I'm pretty helpless in this. Any kind soul willing to guide me on this. I'm writing up a proposal on a correlation study.

The dependent variable and the independent variable are both continuous variables.

eg.
tightness skin (%)
thickness of skin (µm)

I know i should conduct a pearson's correlation for both variables but am totally lost on the priori tests to determine the sample size and power.

How would I determine the minimum sample size required and the power of a test? Someone please help

#### noetsi

##### Fortran must die
You have to be careful about three distinct concepts tied to "required" sample size that often get mixed up in practice. First, is statistical power. This indirectly involves the chance of a Type II error, not rejecting the null when you should. While other factors influence power (and thus the chance of making such an error) sample size is a critical element of this. Commonly people who are talking about a required sample size in statistics are referring to the sample size needed for adequate power.
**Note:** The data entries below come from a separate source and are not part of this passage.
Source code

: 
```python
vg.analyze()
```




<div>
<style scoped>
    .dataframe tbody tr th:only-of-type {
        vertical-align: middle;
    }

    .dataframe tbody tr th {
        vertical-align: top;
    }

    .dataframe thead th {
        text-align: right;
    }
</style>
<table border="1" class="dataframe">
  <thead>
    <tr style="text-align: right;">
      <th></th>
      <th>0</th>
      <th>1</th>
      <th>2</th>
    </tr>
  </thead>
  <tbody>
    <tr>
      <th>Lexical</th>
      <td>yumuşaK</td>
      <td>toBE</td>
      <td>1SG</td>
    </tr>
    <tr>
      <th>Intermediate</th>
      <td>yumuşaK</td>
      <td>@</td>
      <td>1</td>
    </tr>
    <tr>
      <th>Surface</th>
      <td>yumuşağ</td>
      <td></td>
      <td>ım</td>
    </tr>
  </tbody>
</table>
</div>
Second, is the concept of generalizability. This reflects how certain you can be that your results can be generalized from your sample to a larger population. As sample size increases you can be more certain that you can generalize and your margin of error on the results will become smaller. This requires that your sample be done randomly (a convenience sample regardless of size will not meet this requirement). It is not uncommon for statistical discussions to ignore the issue of generalizability and focus on power especially in my experience in medical fields where the sample size may be adequate for power, but is far too low (and not randomly selected) to generalize to large populations. At heart I think this reflects the difference between internal validity (which gets most of the emphasis in statistics) and external validity (which gets less).

Third many authors argue that you need a minumum sample size to actually use a method. These are rules of thumb and various authors disagree on what they should be. Commonly they are required because various methods are large sample ones, they only can be assumed to be correct with large samples (aka they are asymptotically unbiased - the accuracy of the results with small samples is either unknown or questionable). The larger your sample is the more robust your method is in general. Unlike power and generalizability there is no agreement on what you need to address these issues (or none that I have found anyhow).

Depending on which of these you mean you will get different sample size requirements.